Il Mangiafagioli (The Bean Eater), de Annibale Carracci, óleo sobre lienzo, c1585.



Il Mangiafagioli (The Bean Eater), de Annibale Carracci, óleo sobre lienzo, c1585. Fotografía: Granger Historical Picture Archive / Alamy Stock Photo

Pasta e fagioli

El problema clave con la pasta y los fagioli es la consistencia. Muchas recetas dejan los frijoles enteros, otros trituran entre un tercio y la mitad de la sopa, por lo que es dulce y sombrío: la decisión es suya. No hay duda de que el mejor sabor proviene de cocinar la pasta directamente en la sopa.

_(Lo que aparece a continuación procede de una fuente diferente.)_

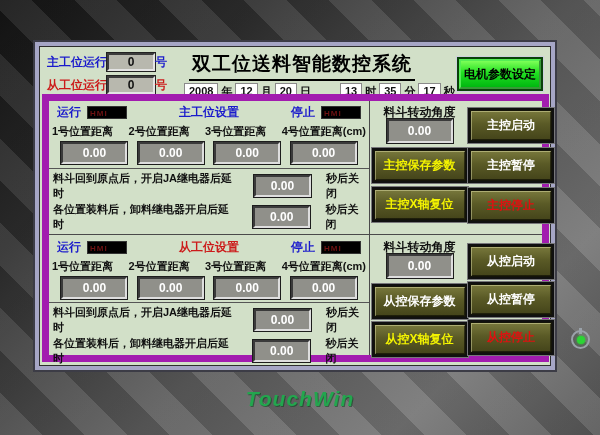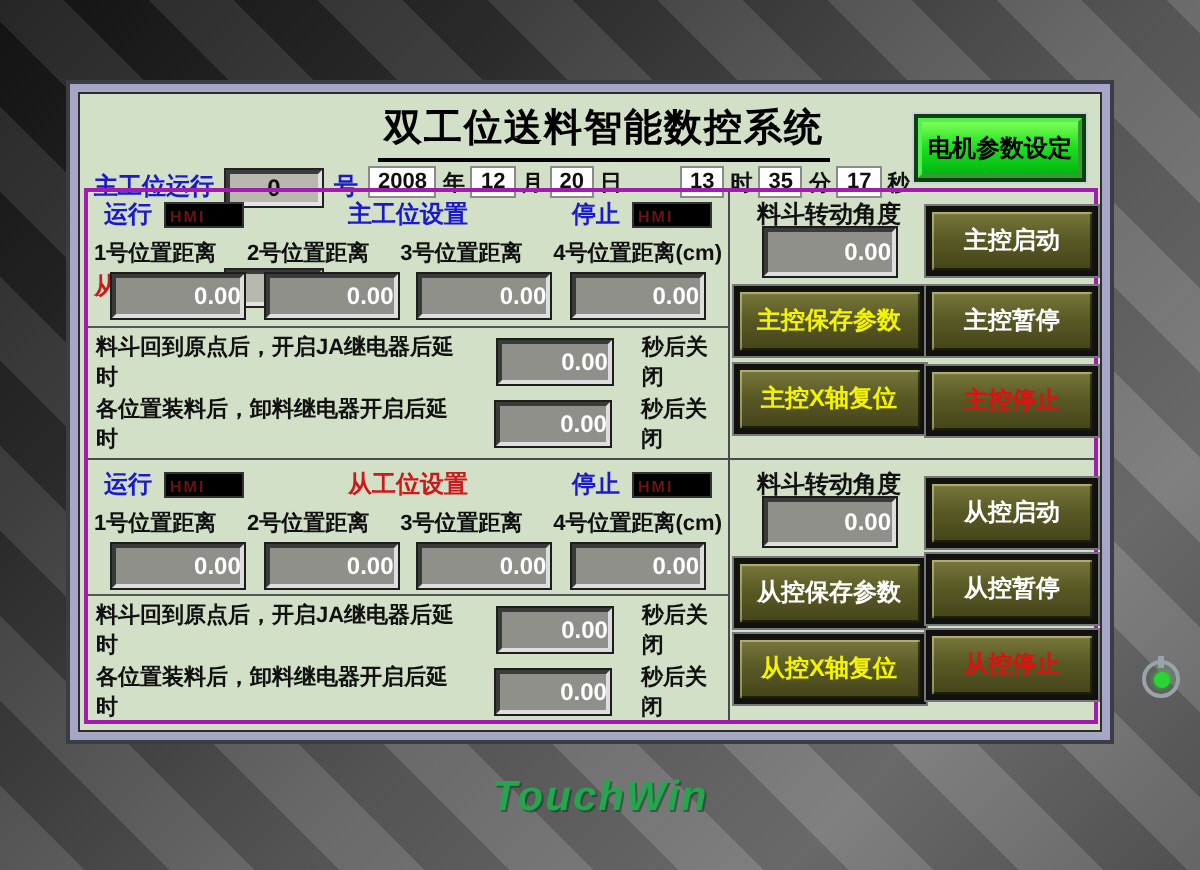--- a/index.html
+++ b/index.html
@@ -11,21 +11,21 @@
       linear-gradient(135deg,#141414 0%,#2e2e2e 25%,#5c5c5c 55%,#757575 80%,#585858 100%);
   }
   .panel{
     position:absolute; left:35px; top:42px; width:520px; height:328px;
     background:#d2e0c8;
     border:4px solid #a6a6c6;
     box-shadow:0 0 0 2px #3c3c46, inset 0 0 0 1px #2e2e2e;
   }
   
   .hdr-counters{ position:absolute; left:8px; top:7px; }
-  .cntrow{ display:flex; align-items:flex-start; gap:6px; margin-bottom:5px; font-size:12px; font-weight:bold;margin-top:32px; }
+  .cntrow{ display:flex; align-items:center; margin-bottom:5px; font-size:12px; font-weight:bold; }
   .blue{ color:#1a1acc; } .red{ color:#cc1a1a; }
   .cbox{
     width:48px; height:18px; line-height:15px; text-align:center;
     background:#b8b8ae; color:#111; font-weight:bold; font-size:12px;
     border:2px solid; border-color:#3c3c3c #e4e4e4 #e4e4e4 #3c3c3c; box-shadow:0 0 0 1px #222;
   }
   .page-title{
     position:absolute; left:150px; top:5px; font-size:19px; font-weight:bold; color:#000;
     letter-spacing:1px; border-bottom:2px solid #000; padding:0 3px 2px;
   }
@@ -40,39 +40,39 @@
     display:flex; align-items:center; justify-content:center;
     background:linear-gradient(180deg,#7dff57 0%,#22e022 45%,#00b810 100%);
     color:#000; font-size:12px; font-weight:bold;
     border:2px outset #55ee55; box-shadow:0 0 0 2px #0a420a, 0 0 0 3px #cfcfe0;
     cursor:pointer;
     margin-left:6px;
   }
   
   .bodyarea{
     position:absolute; left:3px; top:48px; width:507px; height:268px;
-    border:2px solid #a21caf;
+    border:7px solid #a21caf;
   }
   .vdiv{ position:absolute; left:320px; top:0; width:1px; height:100%; background:#4a4a4a; }
   .hdiv{ position:absolute; left:0; top:133px; width:100%; height:1px; background:#4a4a4a; }
   .leftbox{ position:absolute; left:0; width:320px; }
   .s0-settings{ top:0; height:68px; border-bottom:1px solid #555; }
   .s0-delays{ top:69px; height:64px; }
   .s1-settings{ top:135px; height:67px; border-bottom:1px solid #555; }
   .s1-delays{ top:203px; height:65px; }
   .runrow{ display:flex; align-items:center; gap:6px; padding:3px 8px 0; font-size:12px; font-weight:bold; }
   .sec-title{ flex:1; text-align:center; }
   .lamp{
     width:40px; height:13px; background:#000; color:#6e1212; font-size:8px; font-weight:bold;
     line-height:13px; padding-left:2px; letter-spacing:1px; border:1px solid #333; overflow:hidden;
   }
   .lblrow{ display:flex; justify-content:space-between; padding:3px 3px 0; font-size:11px; font-weight:bold; color:#111; }
   .fldrow{ display:flex; justify-content:space-evenly; padding:3px 2px 0; }
   .field{
-    background:#90908a; color:#fff; font-weight:bold; font-size:12px; text-align:right;
+    background:#90908a; color:#fff; font-weight:bold; font-size:12px; text-align:center;
     border:2px solid; border-color:#3a3a3a #dedede #dedede #3a3a3a; box-shadow:0 0 0 1px #1d1d1d;
     width:66px; height:22px; line-height:18px; cursor:pointer;
   }
   .delayrow{ display:flex; align-items:center; gap:15px; padding-left:4px; height:31px; font-size:11px; font-weight:bold; color:#111; }
   .delayrow .field{ width:58px; height:22px; }
   
   .midcol{ position:absolute; left:321px; top:0; width:99px; height:100%; }
   .rightcol{ position:absolute; left:420px; top:0; width:87px; height:100%; }
   .angle-label{ position:absolute; left:0; width:100%; text-align:center; font-size:12px; font-weight:bold; color:#111; }
   .angle-box{ position:absolute; left:50%; transform:translateX(-50%); width:66px; height:24px; line-height:20px; }

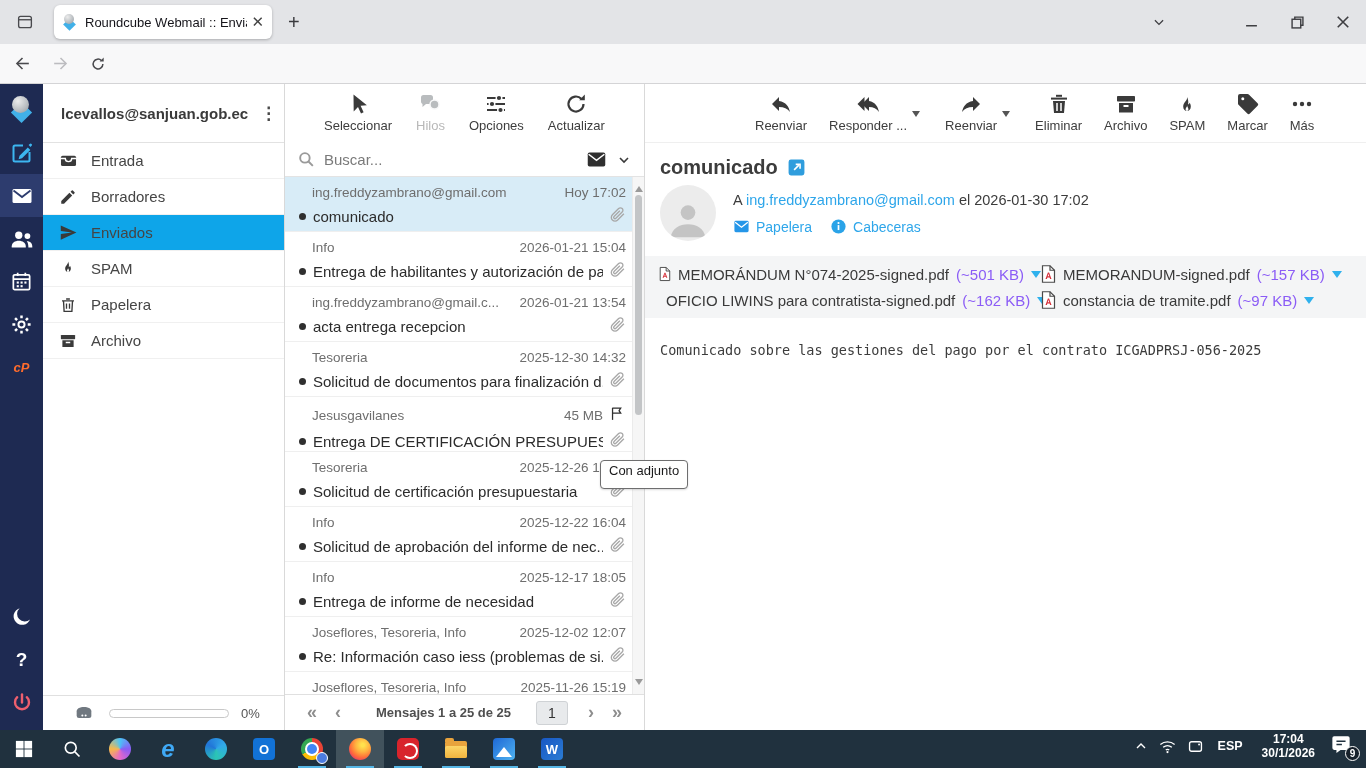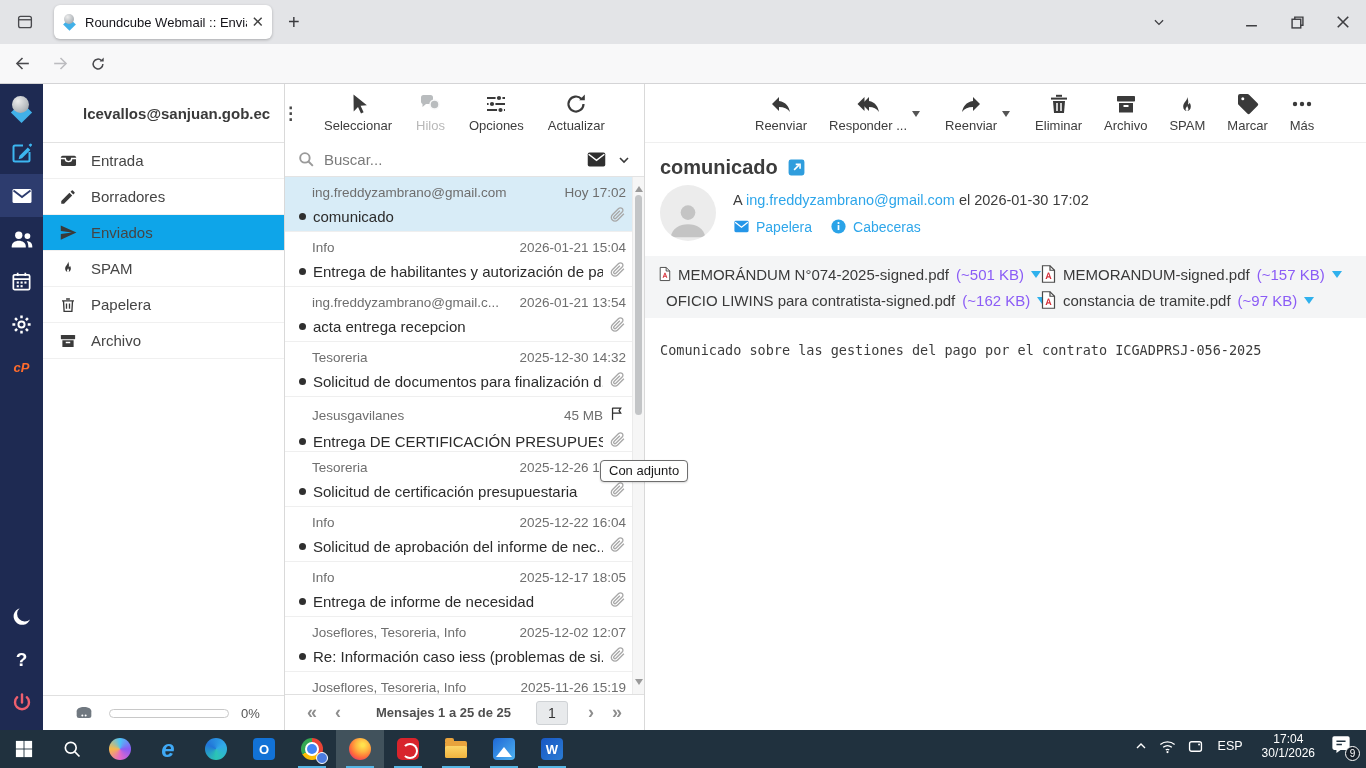--- a/index.html
+++ b/index.html
@@ -35,21 +35,21 @@
   .ritem.active { background:#2d3c6e; }
   .rc-logo { position:relative; width:28px; height:28px; }
   .rc-logo .dia { position:absolute; left:6px; top:9px; width:15px; height:15px; background:#41b0e8; transform:rotate(45deg); }
   .rc-logo .ball { position:absolute; left:4px; top:0; width:17px; height:17px; border-radius:50%; background:radial-gradient(circle at 35% 30%, #ececec, #b7bcc0 60%, #8f959a); }
   .cp { color:#ff6c2c; font-weight:bold; font-style:italic; font-size:13px; }
   .railspace { margin-top:auto; }
   .help { color:#fff; font-weight:bold; font-size:19px; }
 
   
   .folders { width:242px; border-right:1px solid #d9d9d9; position:relative; flex-shrink:0; }
-  .acct { height:59px; display:flex; align-items:center; border-bottom:1px solid #e2e2e2; padding-left:40px; }
+  .acct { height:59px; display:flex; align-items:center; border-bottom:1px solid #e2e2e2; padding-left:18px; }
   .acct .name { font-size:15px; font-weight:bold; color:#3a3a3a; flex:1; }
   .kebab { font-size:17px; color:#4a4a4a; padding:0 12px; font-weight:bold; letter-spacing:1px; }
   .fitem { height:36px; display:flex; align-items:center; padding-left:15px; border-bottom:1px solid #f0f0f0; font-size:15px; color:#454545; }
   .fitem .fic { width:20px; height:20px; margin-right:13px; display:flex; align-items:center; justify-content:center; }
   .fitem.sel { background:#0ea5e9; }
   .quota { position:absolute; left:0; bottom:0; width:100%; height:35px; border-top:1px solid #e0e0e0; display:flex; align-items:center; padding-left:30px; }
   .qbar { width:120px; height:9px; border:1px solid #c8c8c8; border-radius:5px; background:#fff; margin-left:14px; }
   .qpct { font-size:13px; color:#555; margin-left:12px; }
 
   
@@ -98,21 +98,21 @@
   .mlink { display:flex; align-items:center; gap:6px; font-size:14px; color:#2ea6ea; }
   .attachwrap { position:absolute; left:0; right:0; top:172px; background:#f4f5f6; padding:9px 14px; }
   .attgrid { display:grid; grid-template-columns:382px 1fr; row-gap:8px; }
   .att { display:flex; align-items:center; gap:7px; }
   .att .aname { font-size:15px; color:#3a3a3a; white-space:nowrap; }
   .att .asize { font-size:15px; color:#8b5cf6; white-space:nowrap; }
   .acaret { width:0; height:0; border:5px solid transparent; border-top:7px solid #2fb1ed; margin-top:6px; }
   .mbody { position:absolute; left:15px; top:258px; font-family:"DejaVu Sans Mono",monospace; font-size:13.5px; color:#3c3c3c; }
 
   
-  .tooltip { position:absolute; left:600px; top:376px; background:#fffffe; border:1px solid #6e6e6e; border-radius:4px; padding:2px 8px 3px; font-size:13px; color:#1a1a1a; z-index:50; box-shadow:0 1px 2px rgba(0,0,0,.15); }
+  .tooltip { position:absolute; left:600px; top:376px; background:#fffffe; border:1px solid #6e6e6e; border-radius:4px; padding:2px 8px 10px; font-size:13px; color:#1a1a1a; z-index:50; box-shadow:0 1px 2px rgba(0,0,0,.15); }
 
   
   .taskbar { position:absolute; left:0; top:730px; width:1366px; height:38px; background:#20313e; display:flex; align-items:center; }
   .tkbtn { width:48px; height:38px; display:flex; align-items:center; justify-content:center; position:relative; }
   .tkbtn.activeapp { background:#41525c; }
   .runline { position:absolute; bottom:0; left:10px; width:28px; height:2.5px; background:#55b6e5; }
   .ic22 { width:22px; height:22px; border-radius:50%; }
   .copilot { background:conic-gradient(from 0deg,#4bc3f7,#8a5cf5,#e468c9,#f7b84b,#4bc3f7); }
   .iee { font-size:24px; font-weight:bold; font-style:italic; color:#3fa9f5; }
   .edge { background:conic-gradient(from 180deg,#2bc5b4,#2175d8,#31a8e8,#2bc5b4); }
@@ -122,21 +122,21 @@
   .chromebadge { position:absolute; right:8px; bottom:4px; width:12px; height:12px; border-radius:50%; background:#4c7ce0; border:1.5px solid #fff; }
   .firefox { background:radial-gradient(circle at 62% 32%, #ffe14d 8%, #ffb340 34%, #ff7139 60%, #e3306e 86%, #b5007f 100%); }
   .acrobat { border-radius:5px; background:#d8242c; position:relative; }
   .acrobat::after { content:""; position:absolute; left:5px; top:5px; width:12px; height:12px; border:2.5px solid #fff; border-radius:50%; border-left-color:transparent; }
   .folderic { width:22px; height:17px; background:#e8a33d; border-radius:2px; position:relative; }
   .folderic::before { content:""; position:absolute; left:0; top:-3px; width:9px; height:4px; background:#e8a33d; border-radius:2px 2px 0 0; }
   .folderic::after { content:""; position:absolute; left:0; bottom:0; width:22px; height:12px; background:linear-gradient(180deg,#fcd568,#f0b43f); border-radius:2px; }
   .photos { border-radius:4px; background:linear-gradient(135deg,#1e68d6,#4fb3f0); position:relative; overflow:hidden; }
   .photos::after { content:""; position:absolute; left:3px; bottom:3px; width:0; height:0; border-left:8px solid transparent; border-right:8px solid transparent; border-bottom:10px solid #fff; }
   .word { border-radius:4px; background:linear-gradient(135deg,#1857c4,#2b7cd3); color:#fff; font-weight:bold; font-size:13px; display:flex; align-items:center; justify-content:center; }
-  .tray { position:absolute; right:0; top:0; height:32px; display:flex; align-items:center; gap:9px; padding-right:10px; }
+  .tray { position:absolute; right:0; top:0; height:32px; display:flex; align-items:center; gap:9px; padding-right:10px;font-weight:bold; }
   .trayic { display:flex; align-items:center; justify-content:center; }
   .lang { color:#fff; font-size:12.5px; padding:0 4px; }
   .clock { color:#fff; font-size:12px; text-align:center; line-height:14px; padding:0 6px; }
   .notif { position:relative; width:26px; height:24px; }
   .badge { position:absolute; right:-4px; bottom:-3px; width:15px; height:15px; border-radius:50%; background:#16202a; border:1.5px solid #fff; color:#fff; font-size:10px; display:flex; align-items:center; justify-content:center; }
 </style>
 </head>
 <body>
 
 <div class="screen">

Pero eso significa que debe vigilarlo: agítelo diligentemente para evitar que se pegue, agregando más agua si es necesario.

Preparación 10 minutos
Remojar durante la noche (si usa frijoles secos)
cocinar 1 h 15 min
Sirve 4 4

300 g de borlotti seco frijoles, empapado durante la noche o 700 g de frijoles enlatados escurridos (la mayoría de 2 latas de 400 g)
1 cebollafinamente picado
1 tallo de apiofinamente picado
2 tallos de perejil (sin hojas), finamente picado
Sal
6 cucharadas de aceite de oliva virgen extra
2 hilos
Romero
1 pizca de hojuelas de pimiento rojo seco
1 papa pequeña, pelado y cortado en cubitos
200 g de pasta, ditalini, tallarines rotos, maltagliati u otras formas pequeñas

Si usa frijoles secos, vierta el líquido de remojo durante la noche. Verter en una cacerola, cubrir con dos litros de agua fría y una pizca de sal. Llevar a ebullición y cocine a fuego lento durante una hora, o hasta que los frijoles estén tiernos. Deje reposar en el líquido de cocción hasta que esté listo para usarlos.

En una sartén de fondo grueso a fuego medio-bajo, fríe suavemente la cebolla, el apio, los tallos de perejil y una pizca de sal en aceite de oliva hasta Las verduras son tiernas y fragantes.

Pique finamente las hojas de una ramita de romero y agregue, con el otro tallo, entero a la sartén, con una pizca de hojuelas de pimiento rojo, y cocine por unos minutos más.

Agregue las papas picadas y los frijoles, revuelva y agregue 1.3 litros de líquido: ya sea el licor de cocción de los frijoles con agua agregada, o simplemente agua y una buena pizca de sal Lleve la sopa a ebullición, luego reduzca a ebullición durante 15 minutos. Ahora, si lo desea, puede quitar un tercio de la sopa, triturarla y volver a colocarla en la sartén.

Agregue la pasta y aumente el fuego para que la sopa hierva la pasta hasta que esté al dente. Continúe revolviendo y agregue un poco más de agua si es necesario, para tener una consistencia suave, similar a una cuchara.